1 – THE STREET FAIR NEEDS TO LOOSEN UP.
Street fairs exist in every city of the world, and yet the spatial experience remains largely homogenous. There is no there there, no friction to slow one down, no space of collectivity. Only by loosening up and creating a variety of spatial experiences will the tired street fair transcend itself to become a street festival.
2 – FOR THE STREETFEST TO ENGAGE THE CITY, IT MUST BE MADE OF THE CITY.
Two “materials” of the city become the primary building blocks of our streetfest proposal – scaffolding and the stoop. Scaffolding surrounds us and yet we take it for granted. It is the ultimate recyclable material, constantly being reinvented as it is redeployed throughout the city. The stoop is the urban space of informal collectivity. It is the space of discussion, the space to see and be seen, the space of casual reflection on the city. The City In The City borrows from these two uniquely urban models, but recasts them in entirely new ways – creating an experience that is simultaneously the same as the surrounding city and completely different.

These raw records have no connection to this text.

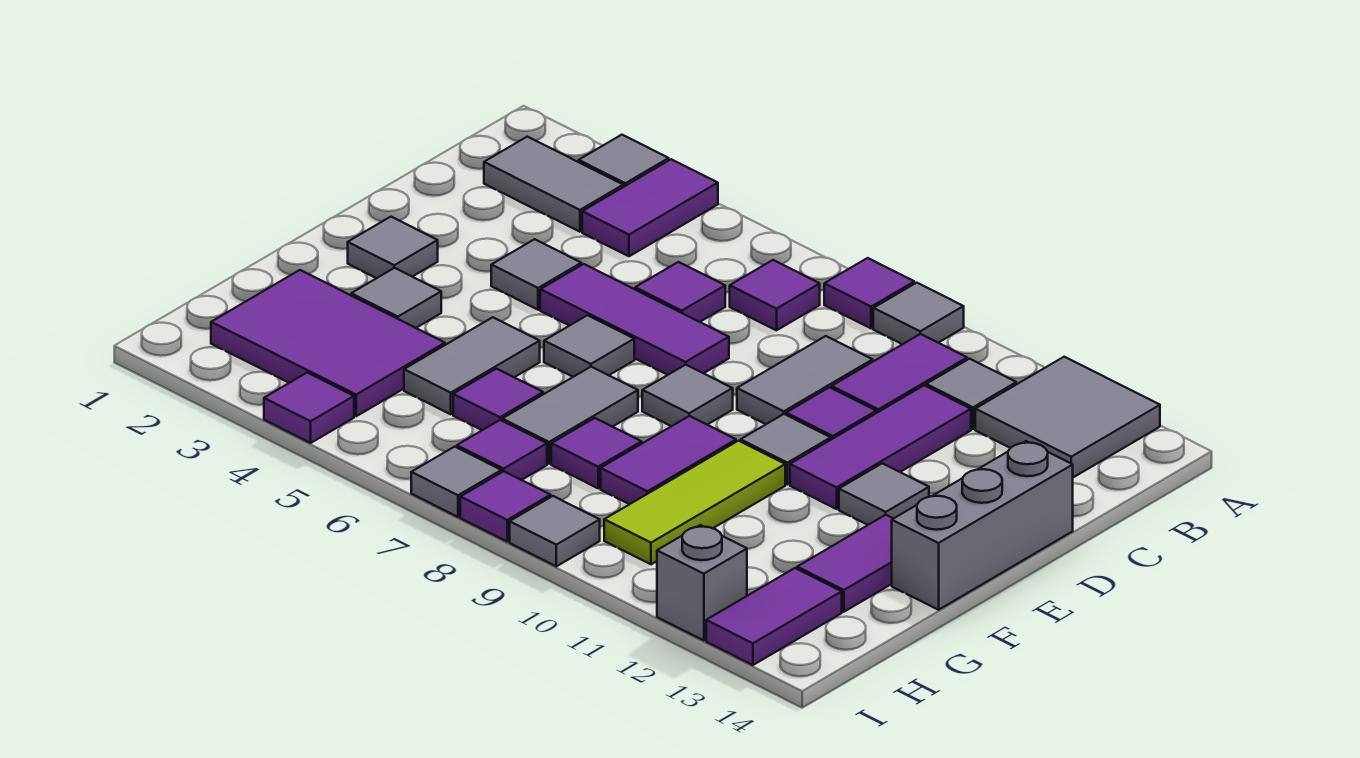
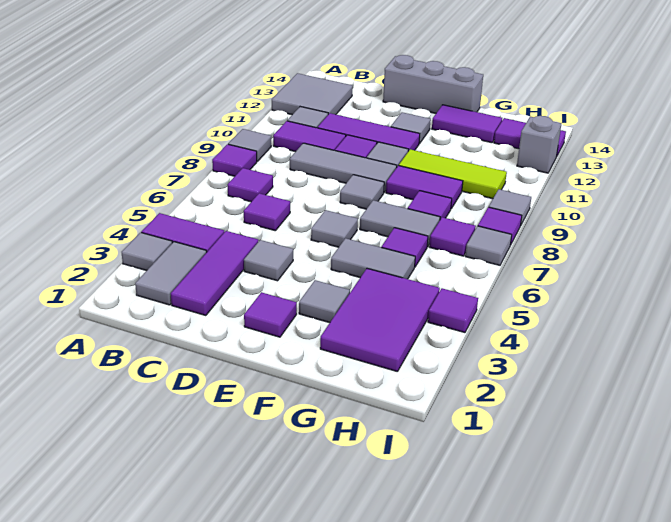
grey 1x2 tile [737,336,873,424] -> grey 1x3 tile [290,143,397,192]
purple 1x3 tile [540,264,729,375] -> purple 1x3 tile moved to [171,231,258,316]
grey 1x1 tile [348,217,438,278] -> purple 1x1 tile [244,292,297,337]

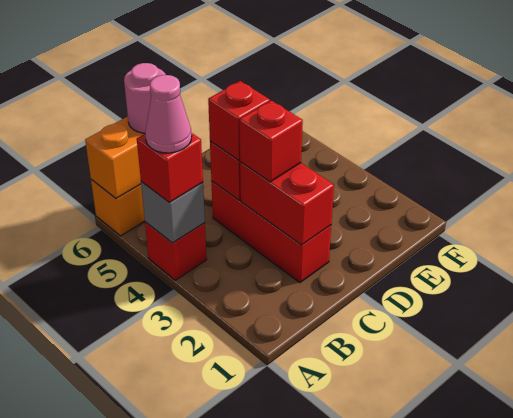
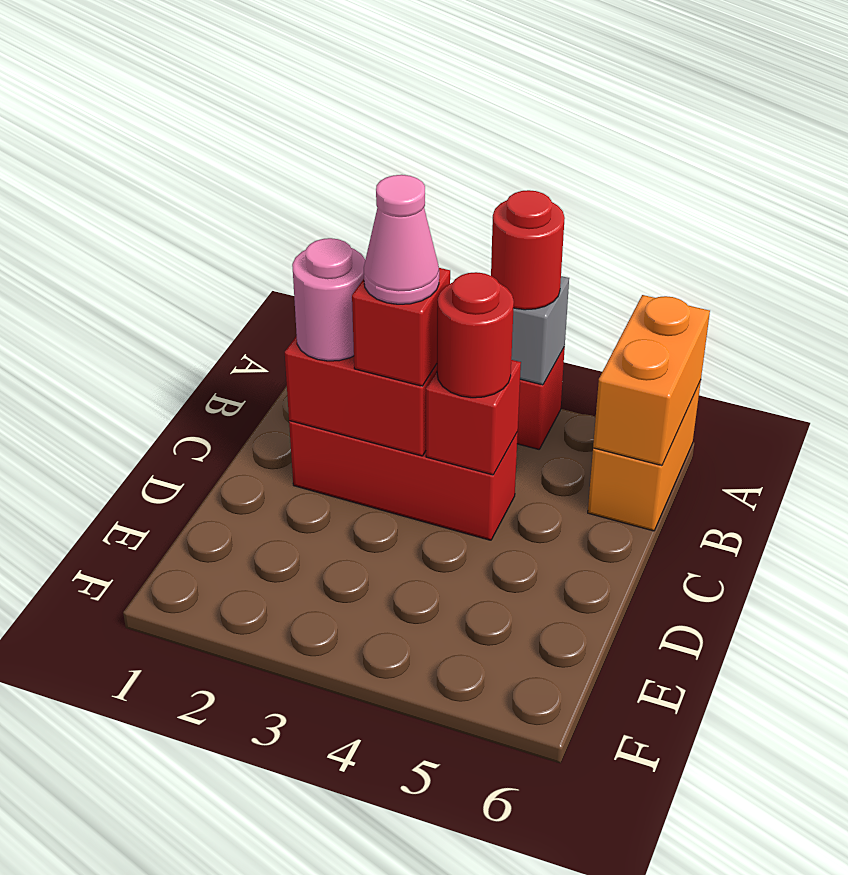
red 1x1 brick [137,133,203,203] -> red 1x1 round brick [491,190,565,310]
pink 1x1 cone [145,75,192,153] -> pink 1x1 cone moved to [364,175,439,304]
pink 1x1 round brick [124,63,166,133] -> pink 1x1 round brick moved to [292,238,365,361]
red 1x1 brick [208,81,270,160] -> red 1x1 round brick [437,272,514,398]

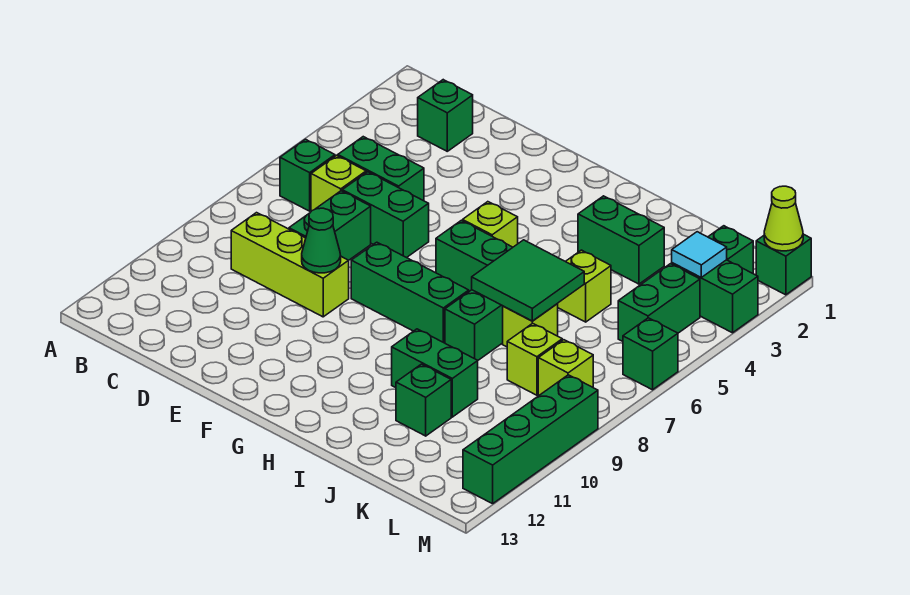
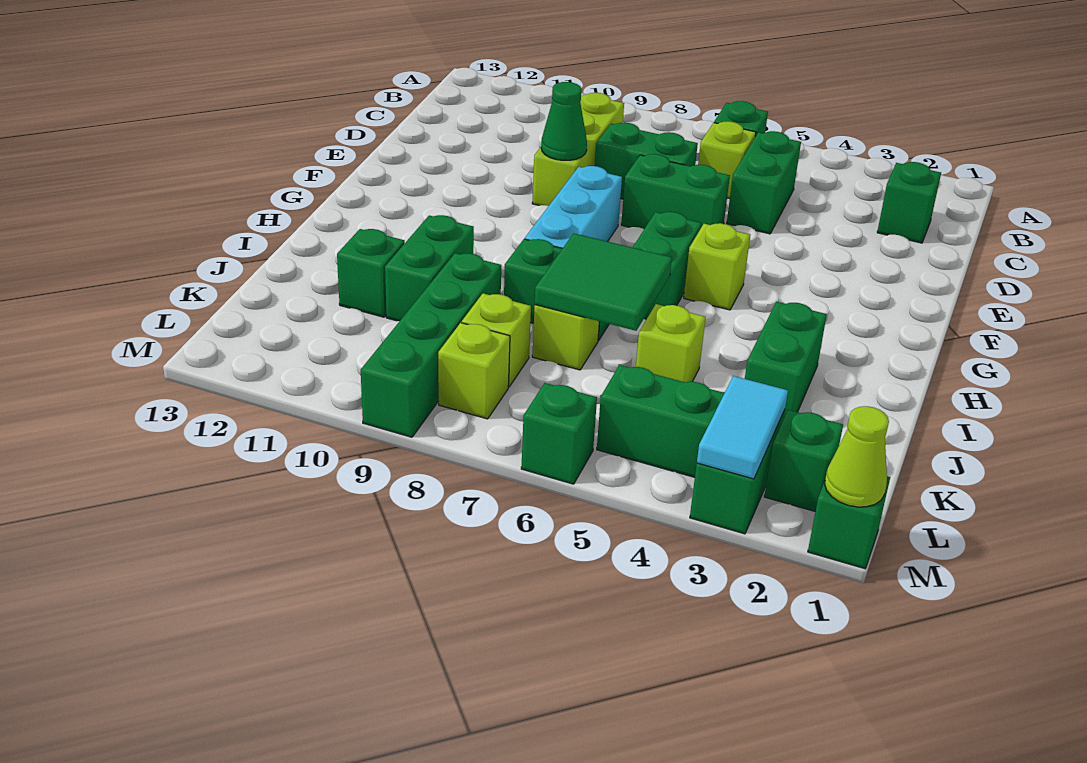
green 1x2 brick [342,172,429,258] -> green 1x2 brick turned to [621,154,730,229]
green 1x3 brick [351,242,469,343] -> cyan 1x3 brick [525,166,622,248]
cyan 1x1 tile [672,232,727,277] -> cyan 1x2 tile [697,376,788,479]
green 1x4 brick [463,375,598,504] -> green 1x4 brick turned to [361,253,501,437]

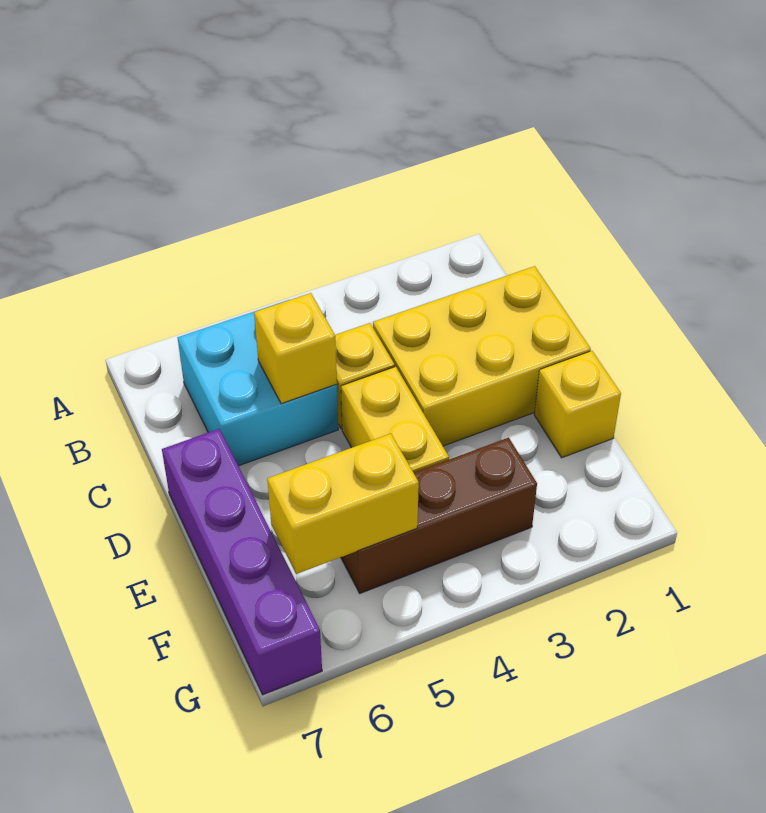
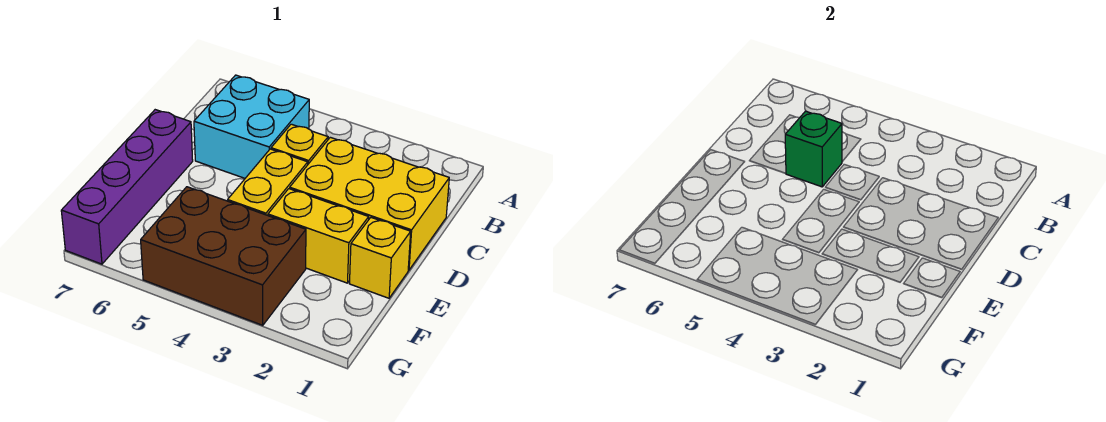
yellow 1x1 brick [254,293,337,404] -> green 1x1 brick [785,111,842,187]
brown 1x3 brick [341,438,537,593] -> brown 2x3 brick [141,187,306,325]
yellow 1x2 brick [267,434,419,574] -> yellow 1x2 brick moved to [268,189,369,283]

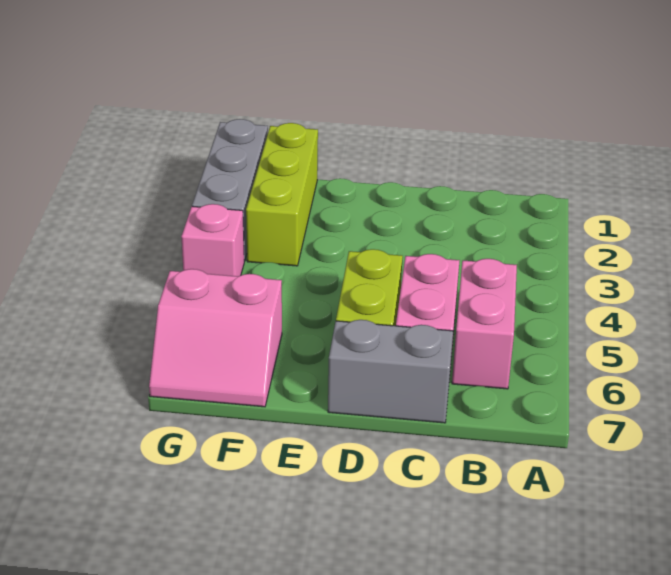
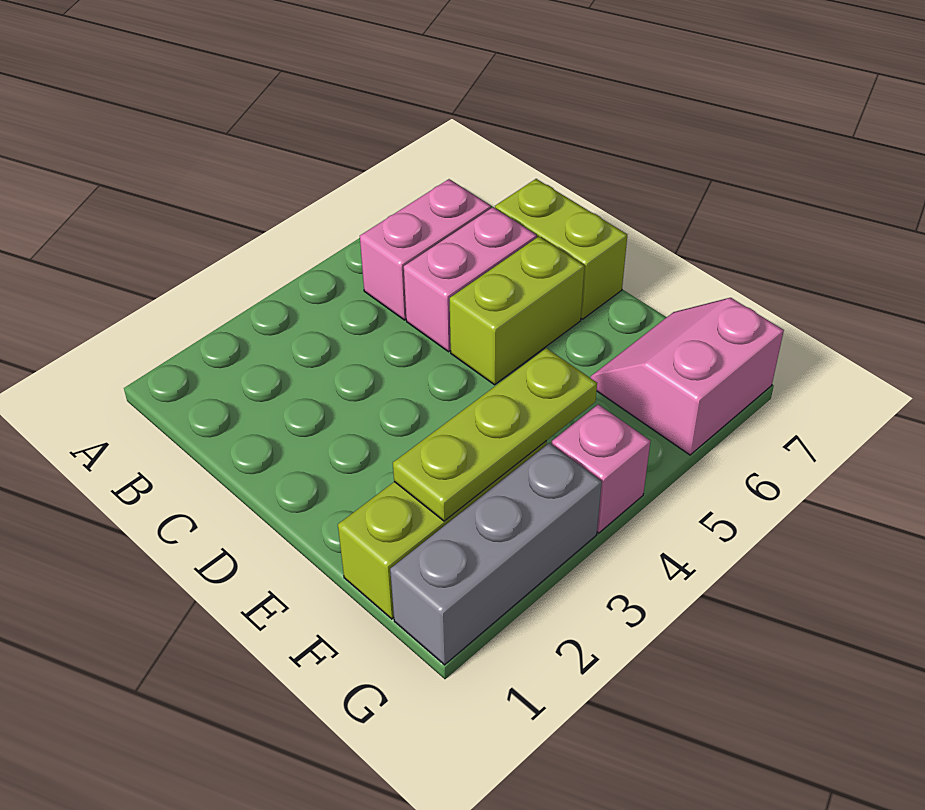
grey 1x2 brick [328,320,453,423] -> lime 1x2 brick [495,179,627,319]
none -> lime 1x3 plate [393,348,597,521]
pink 2x2 slope [149,269,282,407] -> pink 2x2 slope turned to [591,298,784,455]

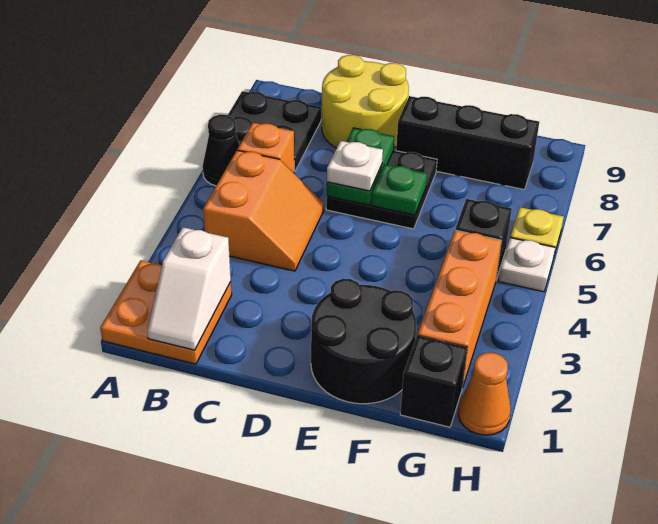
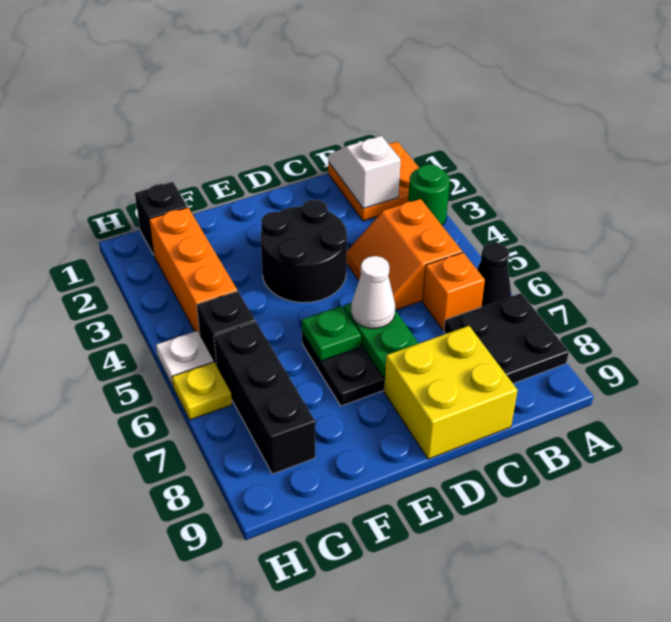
none -> green 1x1 round brick [408,164,450,225]
yellow 2x2 round brick [322,55,409,148] -> yellow 2x2 brick [384,326,518,459]
white 1x1 plate [327,141,383,191] -> white 1x1 cone [351,256,395,328]
black 2x2 round brick [311,279,416,404] -> black 2x2 round brick moved to [261,200,347,303]
black 1x3 brick [396,96,539,190] -> black 1x3 brick turned to [214,322,315,474]
orange 1x1 cone [458,353,511,435] -> none

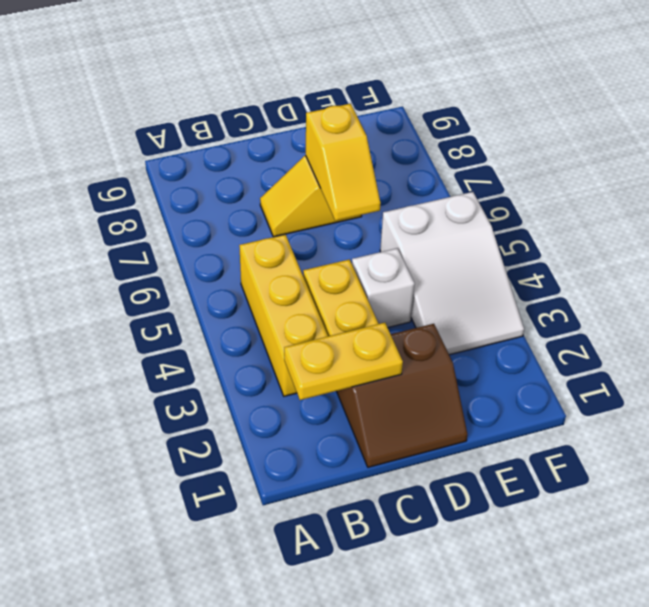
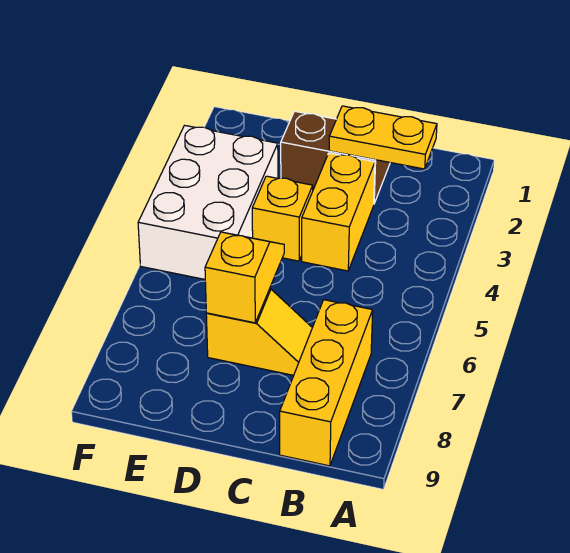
yellow 1x3 brick [239,234,328,396] -> yellow 1x3 brick moved to [280,300,373,466]
white 1x1 brick [352,248,415,328] -> yellow 1x1 brick [252,176,313,261]
white 2x3 slope [380,192,524,355] -> white 2x3 brick [138,125,278,279]

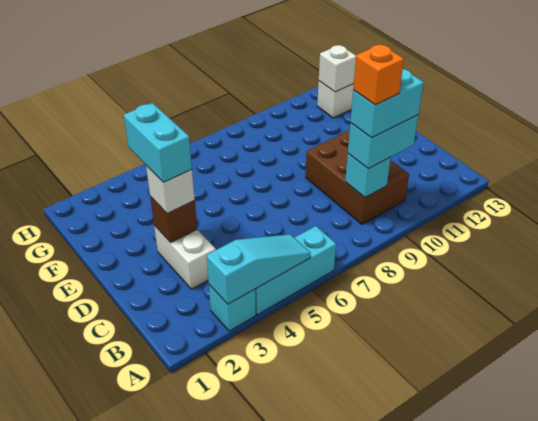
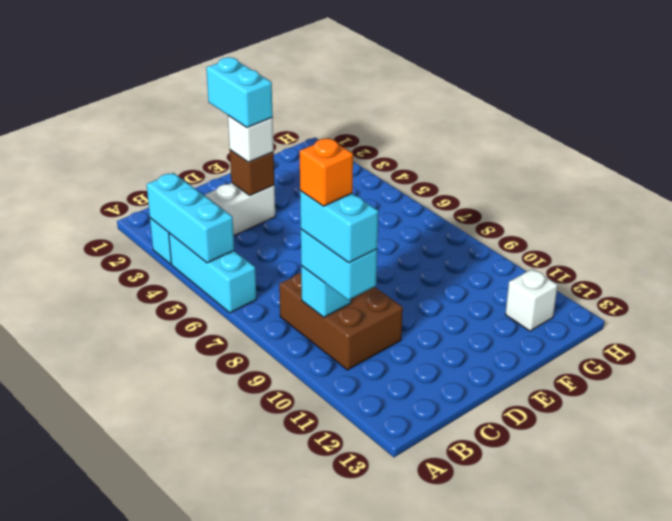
cyan 1x3 slope [207,234,311,304] -> cyan 1x3 brick [147,173,234,263]
brown 2x3 brick [306,130,409,224] -> brown 2x3 brick turned to [279,273,403,370]
cyan 1x2 brick [124,103,192,182] -> cyan 1x2 brick turned to [206,57,273,128]
white 1x1 brick [319,45,356,92] -> none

3 – SPACE IS AT A PREMIUM IN THE CITY. THE STREETFEST MUST MAKE THE MOST OF IT.
Although made of efficient units that can pack together to create a single 1600sf space, the City In The City can be deployed in a variety of configurations that unhinge space between the covered units, expanding the reach and influence of the streetfest. Just as in the best urban environments of the world, it is the spaces between the built form that are the most important, the public spaces of collectivity.
4 – THE CITY IN THE CITY CREATES AN INTENSIFIED VERSION OF ITSELF.
It is a spatially diverse space – dispersed and cohesive, compressed and open, contingent and legible – that in turn catalyzes a multiplicity of experiences – introspective and participatory, actor and spectator, flaneur and voyeur. In addition, a patterned accumulation of towers and ridges broadcast this internal spatial variety on the neighborhood “skyline” of the Bowery, giving the City In The City a strong (yet intriguingly slippery) formal identity, and elevating it from mere tent shelter to an urban instrument capable of stirring a collective consciousness.